A firefight right outside Kabul's international airport killed at least one Afghan soldier early on Monday, German officials said. The airport shooting came as the Taliban sent fighters north of the capital to eliminate pockets of armed resistance to their lightning takeover earlier this month.
The Taliban said they retook three districts seized by opponents the day before and had surrounded Panjshir, the last province that remains out of their control. Gunfire broke out near an entrance to the airport, where at least seven Afghans died a day earlier in a panicked stampede of thousands of people.

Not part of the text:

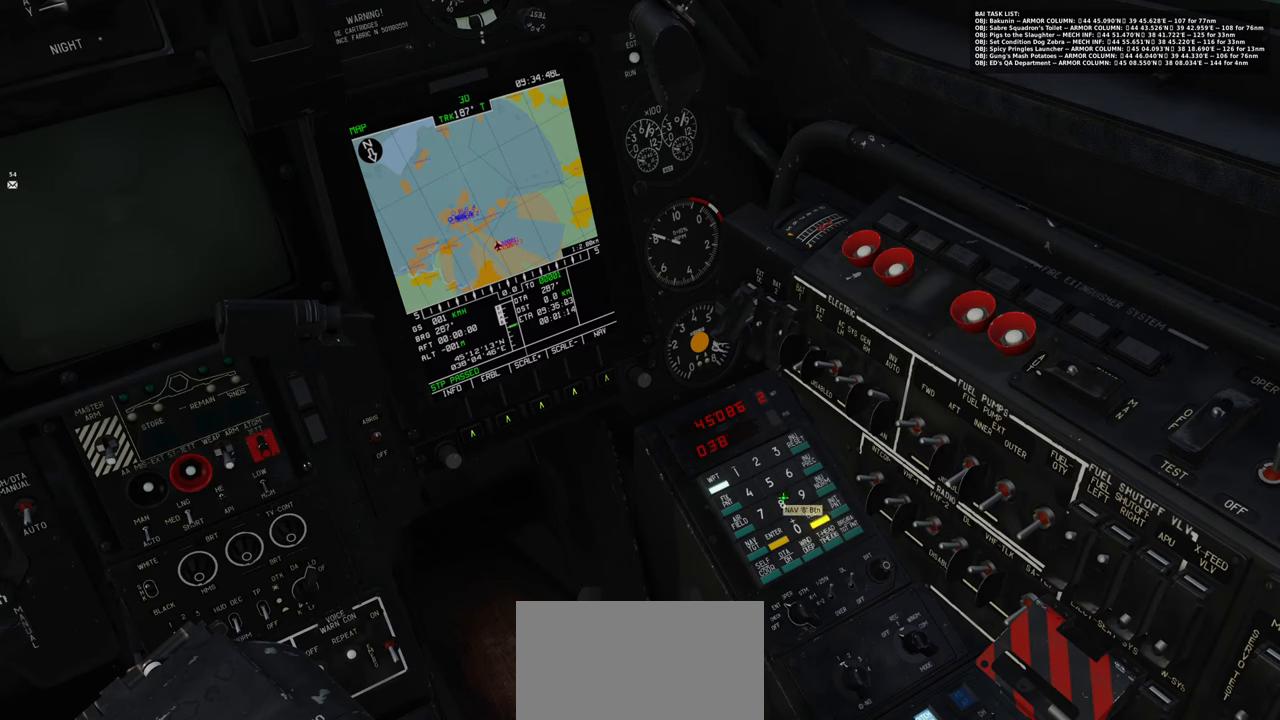
{"buttons": [], "left_stick": "center", "right_stick": "center", "events": [[33, "right_stick", "down"], [267, "right_stick", "center"]]}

The circumstances of the shooting, which occurred around dawn, remained unclear.
The German military tweeted that one member of the Afghan army was killed and three others were wounded by “unknown attackers”. An Italian humanitarian organisation that operates hospitals in Afghanistan said it had treated six patients with bullet wounds from the airport. The US military and NATO did not acknowledge the shooting. There was no comment from the Taliban.

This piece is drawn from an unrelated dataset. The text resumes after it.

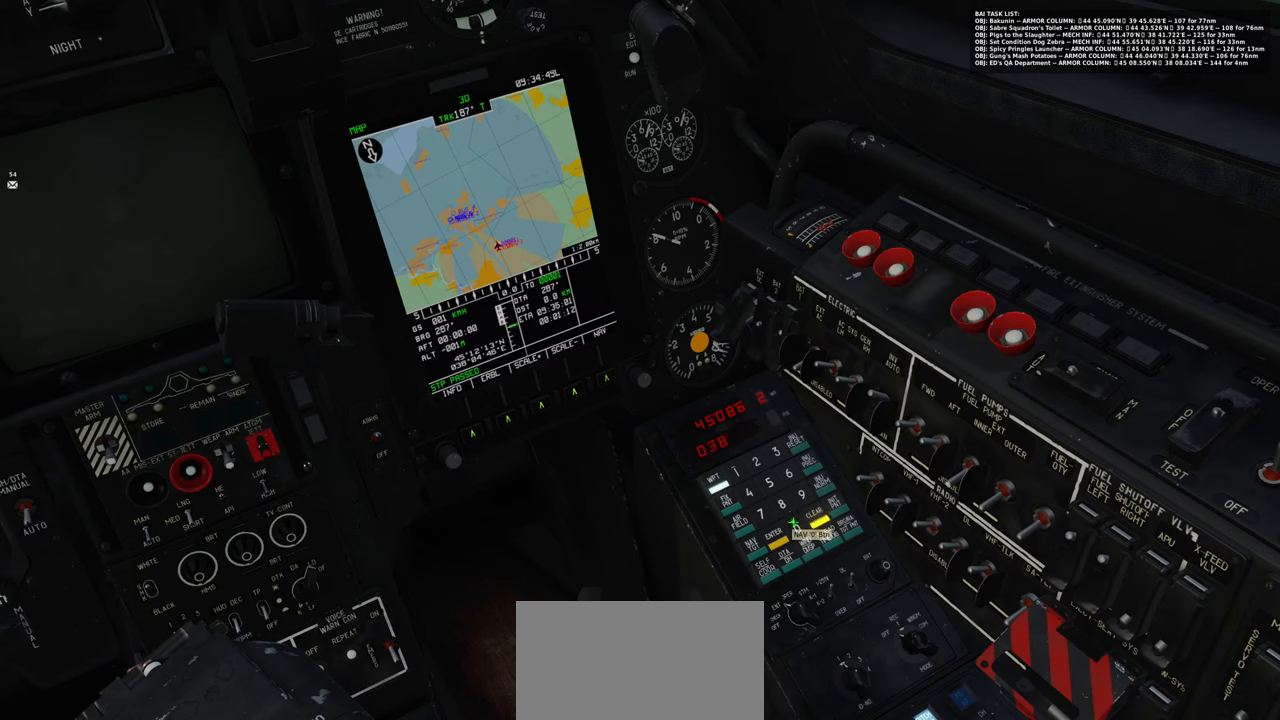
{"buttons": [], "left_stick": "center", "right_stick": "up-left", "events": [[17, "R1", "down"], [133, "R1", "up"], [267, "right_stick", "up-left"]]}
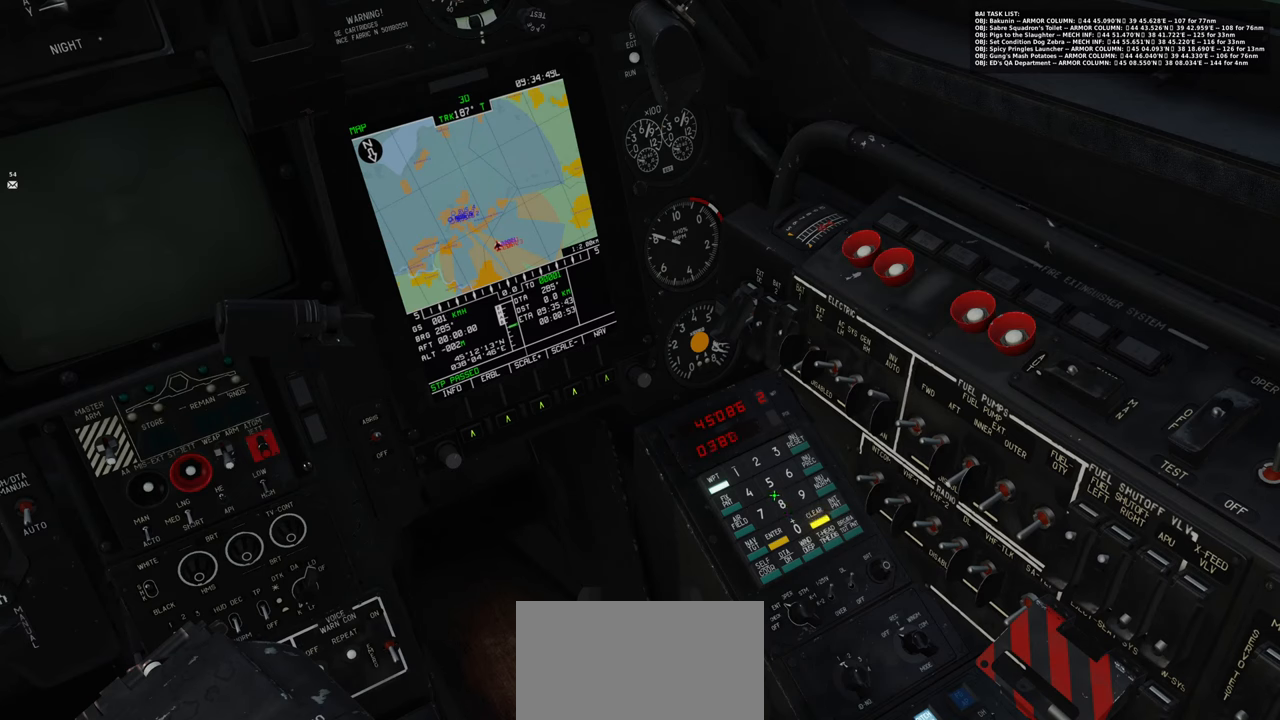
{"buttons": [], "left_stick": "center", "right_stick": "center", "events": [[33, "R1", "down"], [67, "right_stick", "center"], [167, "R1", "up"]]}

The tragic scenes around the airport have transfixed the world. Afghans poured onto the tarmac last week and some clung to a US military transport plane as it took off, later plunging to their deaths. At least seven people died that day, in addition to the seven killed Sunday.
The Taliban blame the chaotic evacuation on the US military and say there's no need for any Afghans to flee. They have pledged to bring peace and security after decades of war and say they won't seek revenge on those who worked with the US, NATO and the toppled Afghan government.
Addressing a conference of Muslim clerics, Taliban spokesman Zabihullah Mujahid urged them to push back against “Western propaganda” about the Taliban and said the US was undermining the their rule by sending planes and offering Afghans asylum.
Despite their promises, the Taliban have violently suppressed protests and beat people up with batons as they try to control the crowds outside the airport perimeter. There have also been reports in recent days of the Taliban hunting down their former enemies. It's unclear if Taliban leaders are saying one thing and doing another, or if fighters on the ground are taking matters into their own hands.